I think you don't understand how series work (converge/don't converge.) I think you also need to understand factorials, and double precision arithmetic. You need to understand that a series like this is the SUM of the terms, not just individual terms. Finally, you have the wrong formula for the individual terms. So...
1. What is the sine series? The n'th term S_n can be written as:
S_n = -1^(n-1)*x^(2*n-1)/factorial(2*n-1)
So, when n == 1, we have
-1^0*x^1/factorial(1) == x
etc.
You were using something closer to the formula for the terms in the series for exp, NOT sine. While they are related, the sine series uses essentially every other term, with an alternating sign on the terms.
2. You need to SUM the terms. Each individual term does not converge to sin(x). It is the SUM of the terms.
3. Next, you need to understand that for large values of x (x a bit larger than 2*pi), that these terms may become very large. So you might see massive subtractive cancellation happening, so that the series may never converge. Here as long as you are limited to the interval [0,2*pi], it will not get that bad.
x = 2*pi;
n = 1:20;
All the terms at once:
S_n = (-1).^(n-1).*x.^(2*n-1)./factorial(2*n-1)
S_n =
Columns 1 through 13
6.2832 -41.342 81.605 -76.706 42.059 -15.095 3.82 -0.71812 0.10423 -0.012032 0.0011309 -8.8235e-05 5.8057e-06
Columns 14 through 20
-3.2649e-07 1.5874e-08 -6.7384e-10 2.5191e-11 -8.3572e-13 2.477e-14 -6.5983e-16
And the cumulative sum...
cumsum(S_n)
ans =
Columns 1 through 13
6.2832 -35.059 46.547 -30.159 11.9 -3.1951 0.62488 -0.093246 0.010983 -0.0010482 8.2741e-05 -5.4944e-06 3.1127e-07
Columns 14 through 20
-1.5224e-08 6.4946e-10 -2.4376e-11 8.149e-13 -2.0824e-14 3.9452e-15 3.2854e-15
Of course, we know that sin(2*pi) is zero. But even MATLAb does not get that exactly true. Some tiny amount of slop is present.
sin(x)
ans =
-2.4493e-16
So you can see that we need at least about 11 terms to compute an approximation to sin(2*pi), and that the first few terms are crazy in size compared to the final result. The net effect is called subtractive cancellation. Were x a bit larger, this effect would become so large that the sine series would simply never converge when computed in double precision arithmetic.

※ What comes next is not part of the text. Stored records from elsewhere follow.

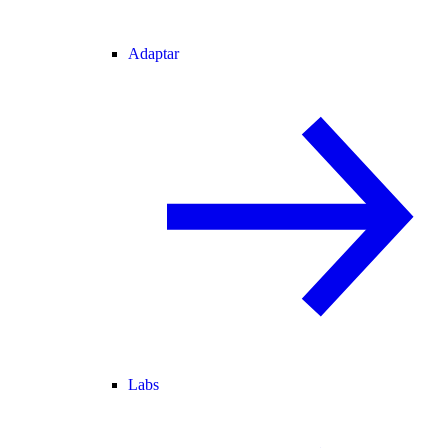
Adaptar
Labs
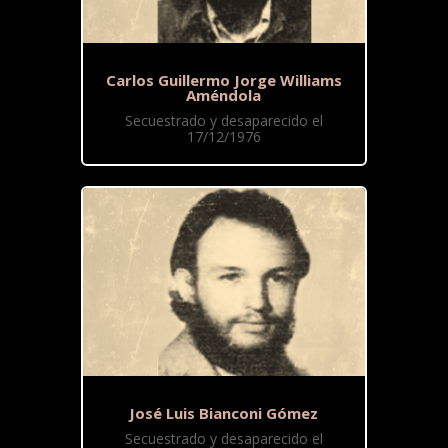
Carlos Guillermo Jorge Williams
Améndola
Secuestrado y desaparecido el
17/12/1976
José Luis Bianconi Gómez
Secuestrado y desaparecido el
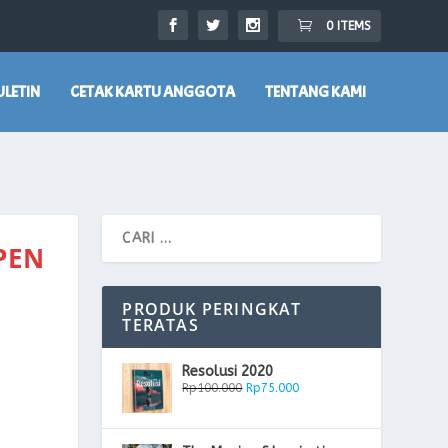
0 ITEMS
ULETIN
CETAK KARTU ANGGOTA
TENTANG KAMI
PEN
PRODUK PERINGKAT
TERATAS
Resolusi 2020
Rp
100.000
Rp
75.000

Now, I don't necessarily expect you to do this computation as I did without an explicit loop. In fact, you probably need to use a loop as one of the conditions of your assignment.
As a better example, I'll pick a number like 4.5 for x.
x = 4.5;
n = 1;
allterms = x;
tol = 1.e-4;
sineapprox = x;
while abs(allterms(end)) > tol
n = n + 1;
allterms(n) = -allterms(n-1)*x.^2/((2*n-2)*(2*n-1));
end
sineapprox = sum(allterms);
See that we can get the next term from the last by negating the previous term, multiplying by x^2, and then dividing by what it takes to go from factorial(2*n-3) to factorial(2*n-1).
format long g
sineapprox
sineapprox =
-0.977531099355645
sin(4.5)
ans =
-0.977530117665097
I was able to stop when the most recent term was less than tol, because after a point, all the terms will be rapidly decreasing, and changing in sign.

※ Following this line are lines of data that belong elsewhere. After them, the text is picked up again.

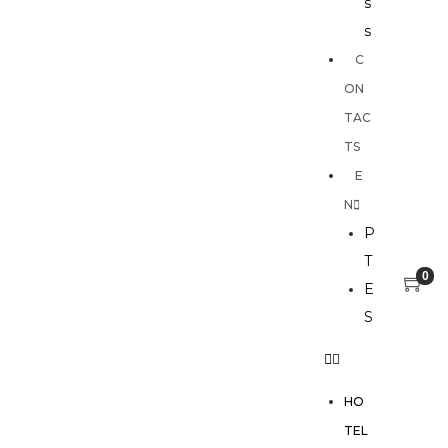
s
s
C
ON
TAC
TS
E
N
P
T
0
E
S
HO
TEL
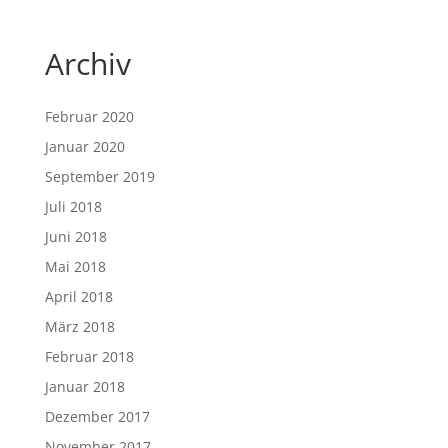
Archiv
Februar 2020
Januar 2020
September 2019
Juli 2018
Juni 2018
Mai 2018
April 2018
März 2018
Februar 2018
Januar 2018
Dezember 2017
November 2017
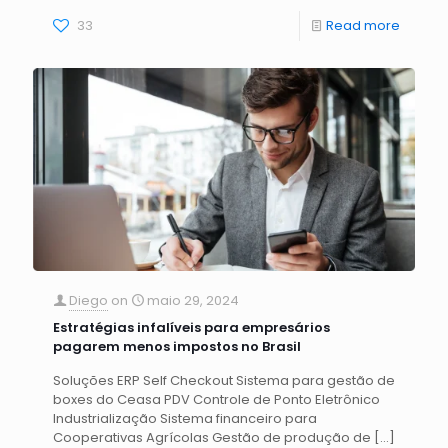
33
Read more
Diego
on
maio 29, 2024
Estratégias infalíveis para empresários
pagarem menos impostos no Brasil
Soluções ERP Self Checkout Sistema para gestão de
boxes do Ceasa PDV Controle de Ponto Eletrônico
Industrialização Sistema financeiro para
Cooperativas Agrícolas Gestão de produção de
[…]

The loop needed 10 terms to get below the desired tolerance.
n
n =
10
format short g
allterms
allterms =
4.5 -15.188 15.377 -7.4141 2.0852 -0.38387 0.049829 -0.0048049 0.00035772 -2.1181e-05
Even for x as small as 4.5, see that the second and third term were both fairly large, pretty near each other in value, and of opposite sign. This series will never converge to full precision using doubles for x as large as 4.5. In fact, I would expect it to be correct to at most roughly 15 significant digits.